Seguramente Erdogan sabía que la víctima arrastraba varios juicios por «ofender la identidad turca» y que era un armenio que proclamaba su armenidad. ¿Porqué ese interés repentino de la más alta jerarquía política y constitucional del país hacia el integrante de una minoría no musulmana?
¿Fue sólo un apresuramiento que promovió desprolijidad? ¿O acaso se sabía que esto iba a suceder, pero no se respetaron los tiempos reales del proceso de comunicación para salir a opinar oficialmente? ¿O tal vez se quería que, desde el inicio, las consideraciones sobre el caso estuvieran sesgadas por la visión oficial de la existencia y el accionar de la «mano negra» y la conspiración interna e internacional contra Turquía? Este es un año de elecciones en Turquía.
El gobierno turco descontaba el homenaje que la colectividad armenia le rendiría a Dink. Sabía que serían algunos millares, fácilmente controlables, y se mostró magnánimo para proteger la manifestación. Pero no esperaba que fueran más de cien mil y que buena parte de la población, opuesta al régimen, hiciera suya la oportunidad para expresarse, mostrar la herida interna del país y hacerle perder, en pocas horas, el crédito que le había otorgado la eficacia demostrada para detener al asesino: un menor, denunciado por sus propios familiares y con un accionar tan obvio que su detención no le serviría a los agentes turcos ni para dar examen de idoneidad. Ahora, esa capacidad está puesta en duda, pues no aparecen y ni siquiera son cuestionados los instigadores del crimen. Pero están, no se ocultan, alardean con su impunidad y amenazan con hacer estallar la redacción del semanario que dirigía el periodista asesinado. Amenazan, además, a la colectividad armenia, diciéndole: «Ustedes, que se salvaron del genocidio de 1915, van a vivir ahora un verdadero genocidio». También promueven legalmente porque el Código Penal se los permite una acción contra aquellos que, a cara descubierta, portaban, durante el sepelio, los carteles que decían: «Todos somos armenios. Todos somos Hrant», acusándolos de ofender la identidad turca.

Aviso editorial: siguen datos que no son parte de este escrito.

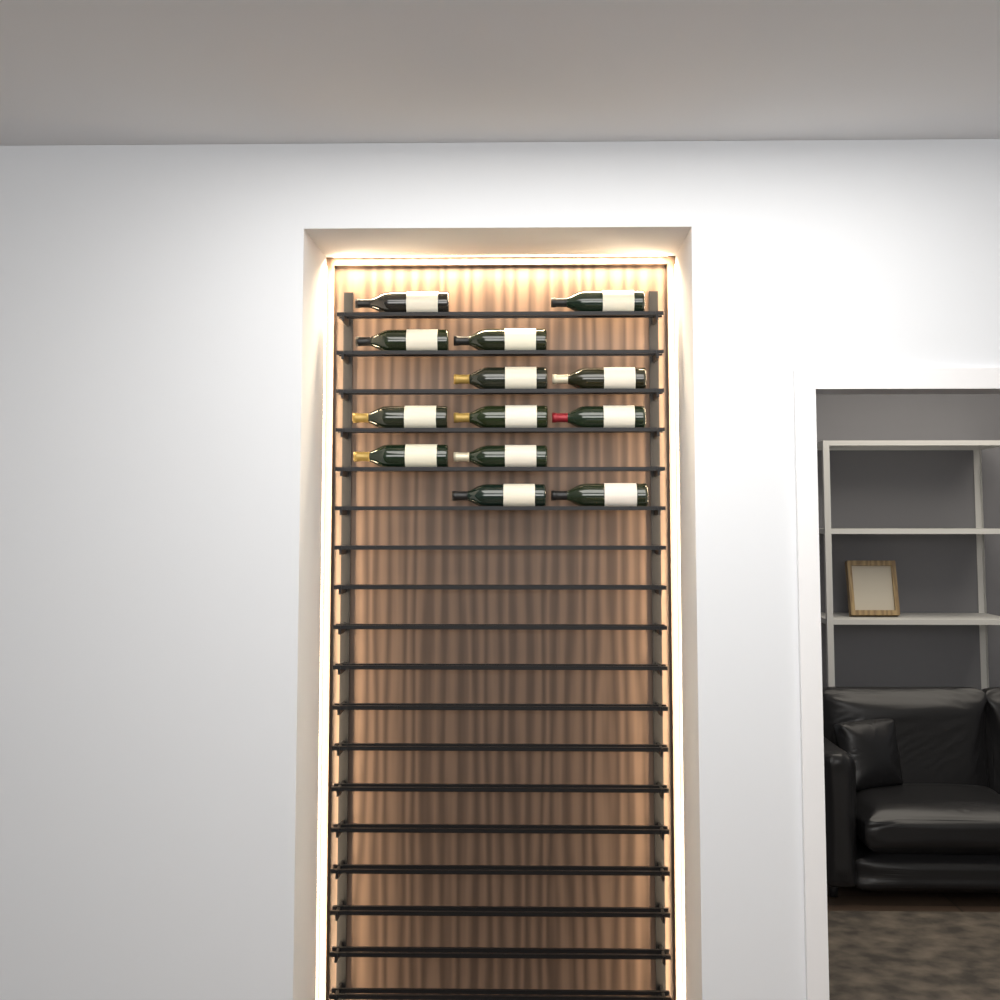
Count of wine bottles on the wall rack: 13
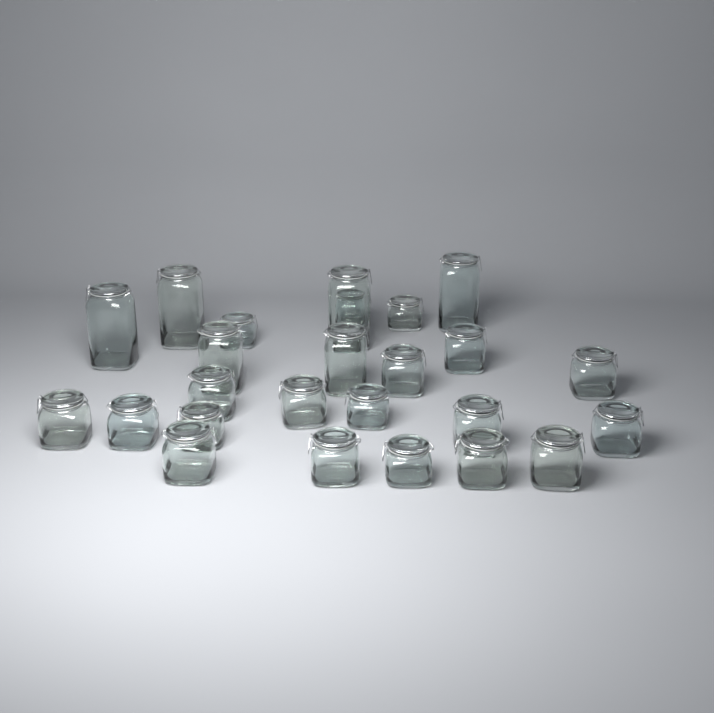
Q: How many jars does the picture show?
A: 25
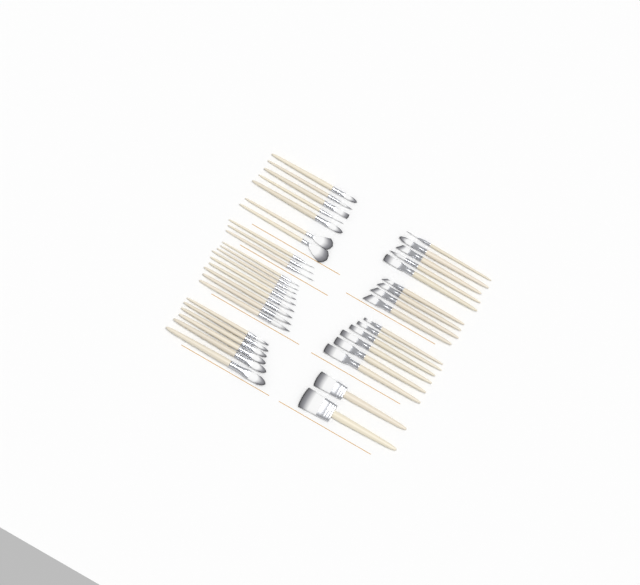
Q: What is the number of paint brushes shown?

Los carteles eran llevados no sólo por armenios, sino también por turcos, kurdos, griegos y otras minorías. Los organizadores de la marcha, además de los deudos y de la colectividad armenia, convocaron bajo la denominación común de «ciudadanos originarios de Turquía» honrando a Dink como paladín de la paz, la libertad, la democracia y constructor de la fraternidad entre turcos y armenios. Se sumaron también los militantes de Birkar, una organización que promueve la unidad de los trabajadores y la fraternidad entre los pueblos.
Las amenazas, que, parece, son proferidas por la banda «Lobos grises», avisan a los armenios que los van a «reventar» y los tratan de «gueavur», una denominación que tiene connotaciones peyorativas y que se aplica a todos los cristianos, particularmente a los armenios, que puede identificarse, en el sentido más deleznable, con el de «cerdo», un animal que desprecian los musulmanes.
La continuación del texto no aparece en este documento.